There are several bad aspects of OnRamp Access, though. First of all, some of the items that you would get along with your T1 service are not readily available with OnRamp Access. For example, you have to pay an additional $20 per month for web hosting. Also, should you want to cancel your service before the contract is up, you still have to pay 100% of the remaining contractual price. Did I mention that the company only has about 25 employees? Yeah, you heard correctly: 25 employees. But if you don’t believe me, this is what they officially state: “Onramp Access has 25 employees. The staff is comprised of a broadband sales team that handles Collocation, T1/T3, Dedicated Servers, a Web Site design/Development team, a fully manned Network Operations Center 24/7/365 and an Admin/Billing Department.”
How they have that many departments to handle everything with only 25 people boggles me, too.
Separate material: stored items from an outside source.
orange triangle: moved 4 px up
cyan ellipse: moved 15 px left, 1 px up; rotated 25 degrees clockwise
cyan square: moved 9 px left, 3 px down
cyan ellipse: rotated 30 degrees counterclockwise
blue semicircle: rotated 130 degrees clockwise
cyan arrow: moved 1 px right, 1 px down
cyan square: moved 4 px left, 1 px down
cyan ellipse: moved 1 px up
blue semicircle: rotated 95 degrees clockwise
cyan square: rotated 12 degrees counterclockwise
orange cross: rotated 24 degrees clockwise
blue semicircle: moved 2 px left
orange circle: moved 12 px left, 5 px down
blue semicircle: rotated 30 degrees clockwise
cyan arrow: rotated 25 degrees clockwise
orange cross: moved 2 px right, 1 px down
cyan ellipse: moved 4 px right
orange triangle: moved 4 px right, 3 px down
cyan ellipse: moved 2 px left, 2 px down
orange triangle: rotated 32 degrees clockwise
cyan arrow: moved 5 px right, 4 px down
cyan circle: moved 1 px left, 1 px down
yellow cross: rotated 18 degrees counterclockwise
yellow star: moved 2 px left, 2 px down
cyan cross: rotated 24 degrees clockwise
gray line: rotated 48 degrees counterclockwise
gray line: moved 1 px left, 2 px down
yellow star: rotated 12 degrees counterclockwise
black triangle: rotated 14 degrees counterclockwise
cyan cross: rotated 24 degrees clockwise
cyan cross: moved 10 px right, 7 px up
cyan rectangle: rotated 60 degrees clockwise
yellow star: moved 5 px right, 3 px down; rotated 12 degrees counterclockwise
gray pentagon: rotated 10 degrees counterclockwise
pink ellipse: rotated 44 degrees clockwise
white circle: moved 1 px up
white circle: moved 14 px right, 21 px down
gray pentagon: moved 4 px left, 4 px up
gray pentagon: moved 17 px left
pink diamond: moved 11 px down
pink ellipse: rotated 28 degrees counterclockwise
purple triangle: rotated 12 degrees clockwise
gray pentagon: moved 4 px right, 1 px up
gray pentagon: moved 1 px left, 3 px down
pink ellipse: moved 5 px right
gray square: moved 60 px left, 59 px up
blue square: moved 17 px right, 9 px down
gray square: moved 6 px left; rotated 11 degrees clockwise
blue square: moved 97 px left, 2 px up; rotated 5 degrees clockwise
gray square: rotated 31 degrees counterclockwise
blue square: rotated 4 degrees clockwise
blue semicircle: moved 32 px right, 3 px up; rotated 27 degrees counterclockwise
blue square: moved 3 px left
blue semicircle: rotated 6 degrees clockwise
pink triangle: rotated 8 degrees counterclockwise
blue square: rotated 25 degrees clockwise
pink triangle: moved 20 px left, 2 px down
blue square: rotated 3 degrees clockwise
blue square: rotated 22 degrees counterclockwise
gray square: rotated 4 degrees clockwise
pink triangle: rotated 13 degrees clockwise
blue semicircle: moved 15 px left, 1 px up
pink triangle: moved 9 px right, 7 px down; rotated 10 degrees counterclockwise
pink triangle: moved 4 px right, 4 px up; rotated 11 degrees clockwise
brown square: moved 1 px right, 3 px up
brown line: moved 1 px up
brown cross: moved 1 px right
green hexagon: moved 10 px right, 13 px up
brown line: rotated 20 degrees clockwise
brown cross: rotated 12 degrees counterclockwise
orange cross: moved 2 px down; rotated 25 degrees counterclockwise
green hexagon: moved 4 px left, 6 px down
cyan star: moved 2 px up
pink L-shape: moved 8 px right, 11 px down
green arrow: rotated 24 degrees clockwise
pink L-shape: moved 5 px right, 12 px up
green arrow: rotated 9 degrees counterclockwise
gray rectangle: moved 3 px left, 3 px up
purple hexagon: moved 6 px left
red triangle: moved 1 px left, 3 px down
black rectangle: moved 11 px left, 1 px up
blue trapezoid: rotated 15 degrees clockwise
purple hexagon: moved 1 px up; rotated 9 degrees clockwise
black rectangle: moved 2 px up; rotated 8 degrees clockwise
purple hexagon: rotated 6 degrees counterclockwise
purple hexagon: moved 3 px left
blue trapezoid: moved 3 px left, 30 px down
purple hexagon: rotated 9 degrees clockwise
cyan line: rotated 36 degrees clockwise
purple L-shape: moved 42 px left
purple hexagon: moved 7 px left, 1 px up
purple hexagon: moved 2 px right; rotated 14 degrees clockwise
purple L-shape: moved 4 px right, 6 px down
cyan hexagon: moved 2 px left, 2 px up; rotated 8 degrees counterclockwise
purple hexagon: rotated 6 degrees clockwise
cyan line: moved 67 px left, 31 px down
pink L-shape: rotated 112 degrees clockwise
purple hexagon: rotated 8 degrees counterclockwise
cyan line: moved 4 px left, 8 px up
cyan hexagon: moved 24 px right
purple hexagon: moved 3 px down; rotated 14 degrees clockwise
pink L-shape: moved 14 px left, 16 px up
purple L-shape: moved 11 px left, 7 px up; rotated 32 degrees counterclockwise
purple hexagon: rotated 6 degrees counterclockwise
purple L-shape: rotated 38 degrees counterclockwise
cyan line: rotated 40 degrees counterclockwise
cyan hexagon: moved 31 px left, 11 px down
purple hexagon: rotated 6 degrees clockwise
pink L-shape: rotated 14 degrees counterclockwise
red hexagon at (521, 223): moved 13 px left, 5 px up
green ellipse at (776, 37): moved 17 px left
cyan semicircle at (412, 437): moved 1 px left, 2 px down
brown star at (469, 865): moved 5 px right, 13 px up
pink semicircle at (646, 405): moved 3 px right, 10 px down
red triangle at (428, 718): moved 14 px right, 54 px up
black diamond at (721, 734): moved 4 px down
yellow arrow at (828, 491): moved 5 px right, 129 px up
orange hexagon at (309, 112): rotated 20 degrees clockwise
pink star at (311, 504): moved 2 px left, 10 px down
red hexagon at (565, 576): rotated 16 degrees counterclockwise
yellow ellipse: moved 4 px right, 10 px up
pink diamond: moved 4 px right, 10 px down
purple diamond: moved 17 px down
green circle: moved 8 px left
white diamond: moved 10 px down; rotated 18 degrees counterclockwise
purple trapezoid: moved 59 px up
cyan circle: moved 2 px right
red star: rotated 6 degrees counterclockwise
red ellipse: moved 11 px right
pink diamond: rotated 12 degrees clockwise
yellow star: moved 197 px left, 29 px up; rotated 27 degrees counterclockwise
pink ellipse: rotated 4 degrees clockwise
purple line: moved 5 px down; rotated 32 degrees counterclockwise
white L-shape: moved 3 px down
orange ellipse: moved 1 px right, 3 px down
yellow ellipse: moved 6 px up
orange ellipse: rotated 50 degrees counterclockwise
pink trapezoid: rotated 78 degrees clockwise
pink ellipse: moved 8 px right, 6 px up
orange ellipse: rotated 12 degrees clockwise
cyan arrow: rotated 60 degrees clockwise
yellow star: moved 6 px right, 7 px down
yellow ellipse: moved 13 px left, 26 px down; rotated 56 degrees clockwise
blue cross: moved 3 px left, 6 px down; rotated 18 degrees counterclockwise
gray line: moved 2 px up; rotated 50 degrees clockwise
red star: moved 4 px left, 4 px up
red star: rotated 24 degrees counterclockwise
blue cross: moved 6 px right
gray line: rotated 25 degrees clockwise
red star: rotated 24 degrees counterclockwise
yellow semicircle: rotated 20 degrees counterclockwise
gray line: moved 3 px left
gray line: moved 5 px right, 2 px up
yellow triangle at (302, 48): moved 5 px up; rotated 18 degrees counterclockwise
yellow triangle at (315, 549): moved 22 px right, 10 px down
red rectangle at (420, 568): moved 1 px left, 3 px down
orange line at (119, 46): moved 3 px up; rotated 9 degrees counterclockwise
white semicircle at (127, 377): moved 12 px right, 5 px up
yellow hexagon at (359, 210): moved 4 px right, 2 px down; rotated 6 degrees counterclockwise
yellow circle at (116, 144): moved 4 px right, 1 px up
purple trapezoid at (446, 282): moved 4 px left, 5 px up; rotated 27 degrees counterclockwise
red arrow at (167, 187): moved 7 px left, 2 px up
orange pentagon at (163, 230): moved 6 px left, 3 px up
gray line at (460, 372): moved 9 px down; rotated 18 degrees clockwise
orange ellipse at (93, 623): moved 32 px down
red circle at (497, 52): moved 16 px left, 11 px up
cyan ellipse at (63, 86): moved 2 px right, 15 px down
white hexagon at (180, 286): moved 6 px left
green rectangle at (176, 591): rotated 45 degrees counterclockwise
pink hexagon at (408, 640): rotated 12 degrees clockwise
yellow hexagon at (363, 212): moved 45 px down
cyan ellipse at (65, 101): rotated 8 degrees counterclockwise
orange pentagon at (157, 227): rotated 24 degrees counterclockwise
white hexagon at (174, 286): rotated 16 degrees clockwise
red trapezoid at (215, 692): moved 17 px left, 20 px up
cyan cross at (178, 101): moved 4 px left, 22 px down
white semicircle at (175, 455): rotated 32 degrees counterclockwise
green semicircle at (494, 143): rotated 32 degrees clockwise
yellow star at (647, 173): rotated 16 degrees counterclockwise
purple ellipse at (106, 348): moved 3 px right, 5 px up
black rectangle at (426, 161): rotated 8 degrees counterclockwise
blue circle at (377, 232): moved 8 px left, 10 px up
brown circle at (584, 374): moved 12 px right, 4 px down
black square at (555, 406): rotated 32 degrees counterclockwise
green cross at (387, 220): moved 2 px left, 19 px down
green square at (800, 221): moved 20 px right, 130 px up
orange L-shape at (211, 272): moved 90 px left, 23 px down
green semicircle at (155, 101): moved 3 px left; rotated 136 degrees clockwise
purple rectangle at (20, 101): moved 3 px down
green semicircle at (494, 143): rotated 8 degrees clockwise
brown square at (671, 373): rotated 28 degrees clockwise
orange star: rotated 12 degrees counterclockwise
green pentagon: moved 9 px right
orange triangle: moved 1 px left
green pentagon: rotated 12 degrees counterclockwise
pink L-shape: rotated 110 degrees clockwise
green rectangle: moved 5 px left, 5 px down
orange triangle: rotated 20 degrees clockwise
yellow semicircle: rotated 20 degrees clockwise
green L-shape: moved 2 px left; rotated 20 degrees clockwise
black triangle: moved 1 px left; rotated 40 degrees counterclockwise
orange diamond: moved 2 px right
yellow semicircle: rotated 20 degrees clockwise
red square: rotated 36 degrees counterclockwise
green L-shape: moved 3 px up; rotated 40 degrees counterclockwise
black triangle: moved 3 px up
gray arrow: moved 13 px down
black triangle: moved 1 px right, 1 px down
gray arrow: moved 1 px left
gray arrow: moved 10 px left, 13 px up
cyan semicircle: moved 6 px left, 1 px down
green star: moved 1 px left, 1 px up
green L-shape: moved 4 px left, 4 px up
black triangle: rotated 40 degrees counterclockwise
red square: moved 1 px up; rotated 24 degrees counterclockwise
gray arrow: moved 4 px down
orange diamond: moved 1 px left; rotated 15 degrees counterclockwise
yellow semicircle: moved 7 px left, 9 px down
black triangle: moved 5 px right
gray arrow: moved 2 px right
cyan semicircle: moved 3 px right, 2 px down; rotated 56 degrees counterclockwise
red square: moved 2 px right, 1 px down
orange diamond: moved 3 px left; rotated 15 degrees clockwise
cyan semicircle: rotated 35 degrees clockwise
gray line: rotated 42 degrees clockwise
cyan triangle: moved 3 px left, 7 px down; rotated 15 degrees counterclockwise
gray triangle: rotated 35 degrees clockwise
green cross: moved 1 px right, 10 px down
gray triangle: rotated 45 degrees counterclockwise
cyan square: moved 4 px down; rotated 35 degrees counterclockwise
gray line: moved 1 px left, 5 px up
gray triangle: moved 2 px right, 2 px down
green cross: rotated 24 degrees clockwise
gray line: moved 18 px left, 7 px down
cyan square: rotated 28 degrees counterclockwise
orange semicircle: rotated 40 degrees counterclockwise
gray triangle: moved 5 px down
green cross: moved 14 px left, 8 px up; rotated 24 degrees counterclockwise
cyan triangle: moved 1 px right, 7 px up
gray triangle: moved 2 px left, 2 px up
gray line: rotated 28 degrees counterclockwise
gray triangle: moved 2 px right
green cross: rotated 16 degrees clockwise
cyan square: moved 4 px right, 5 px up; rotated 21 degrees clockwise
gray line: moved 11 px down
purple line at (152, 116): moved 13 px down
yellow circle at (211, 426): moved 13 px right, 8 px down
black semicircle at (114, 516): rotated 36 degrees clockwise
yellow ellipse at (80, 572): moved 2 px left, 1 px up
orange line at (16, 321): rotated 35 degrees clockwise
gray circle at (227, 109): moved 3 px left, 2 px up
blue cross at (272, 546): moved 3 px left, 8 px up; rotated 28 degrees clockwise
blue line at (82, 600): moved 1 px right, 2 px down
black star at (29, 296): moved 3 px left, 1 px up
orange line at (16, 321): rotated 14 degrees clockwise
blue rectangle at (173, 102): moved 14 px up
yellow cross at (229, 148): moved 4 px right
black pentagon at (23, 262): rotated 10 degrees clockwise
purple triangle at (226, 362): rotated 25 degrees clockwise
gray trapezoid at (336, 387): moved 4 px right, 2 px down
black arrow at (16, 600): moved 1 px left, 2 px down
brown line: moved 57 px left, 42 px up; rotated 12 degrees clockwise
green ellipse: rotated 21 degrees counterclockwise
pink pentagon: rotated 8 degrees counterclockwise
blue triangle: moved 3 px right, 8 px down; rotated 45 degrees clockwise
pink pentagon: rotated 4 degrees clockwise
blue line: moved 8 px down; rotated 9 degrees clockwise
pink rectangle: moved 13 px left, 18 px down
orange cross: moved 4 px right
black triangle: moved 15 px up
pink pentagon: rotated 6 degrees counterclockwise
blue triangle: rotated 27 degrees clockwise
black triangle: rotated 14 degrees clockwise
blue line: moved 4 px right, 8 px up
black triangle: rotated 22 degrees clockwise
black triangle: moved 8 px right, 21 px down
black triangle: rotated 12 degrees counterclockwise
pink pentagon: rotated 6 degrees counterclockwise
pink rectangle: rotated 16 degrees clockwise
The good: Good pricing for a decent T1 line – despite its small size, their product is not oversubscribed (much). OnRamp Access provides a good range of commitments and a very good provisioning time.

The bad: 25 employees. Seriously, I can’t figure it out. There’s got to be a drawback with that low number of paid workers.

The bottom line: OnRamp Access has a good, competitive price for its services. Although the provisioning timeframe sounds really good, I think there are plenty of other ISPs that are more solid than this one.